↓↓↓

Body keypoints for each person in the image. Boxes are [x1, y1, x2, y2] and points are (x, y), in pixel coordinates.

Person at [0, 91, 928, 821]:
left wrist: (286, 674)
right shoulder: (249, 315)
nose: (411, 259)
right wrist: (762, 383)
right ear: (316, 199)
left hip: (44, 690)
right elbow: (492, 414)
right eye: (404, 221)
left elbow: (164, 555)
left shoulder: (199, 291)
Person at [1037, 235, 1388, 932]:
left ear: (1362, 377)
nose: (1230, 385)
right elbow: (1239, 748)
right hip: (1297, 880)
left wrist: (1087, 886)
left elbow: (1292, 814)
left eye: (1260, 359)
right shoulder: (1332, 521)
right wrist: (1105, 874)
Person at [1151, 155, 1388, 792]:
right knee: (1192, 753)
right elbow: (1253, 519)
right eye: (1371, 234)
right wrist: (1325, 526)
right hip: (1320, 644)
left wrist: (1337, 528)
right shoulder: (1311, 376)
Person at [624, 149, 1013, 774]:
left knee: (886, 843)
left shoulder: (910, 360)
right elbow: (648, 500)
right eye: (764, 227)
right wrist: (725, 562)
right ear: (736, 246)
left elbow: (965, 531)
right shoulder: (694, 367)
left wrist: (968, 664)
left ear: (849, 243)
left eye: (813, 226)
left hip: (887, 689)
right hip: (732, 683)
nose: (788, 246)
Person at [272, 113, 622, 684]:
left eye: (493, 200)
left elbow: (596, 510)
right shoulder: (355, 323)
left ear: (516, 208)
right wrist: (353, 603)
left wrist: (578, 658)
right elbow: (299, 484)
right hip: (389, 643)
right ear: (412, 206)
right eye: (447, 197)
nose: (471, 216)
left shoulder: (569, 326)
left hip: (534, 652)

↑↑↑

> **WHAT YOU WILL DO**
Look through the listing above and copy each line where the string "wrist" occurs.

> **ANSWER FOR THE TASK**
left wrist: (286, 674)
right wrist: (762, 383)
left wrist: (1087, 886)
right wrist: (1105, 874)
right wrist: (1325, 526)
left wrist: (1337, 528)
right wrist: (725, 562)
left wrist: (968, 664)
right wrist: (353, 603)
left wrist: (578, 658)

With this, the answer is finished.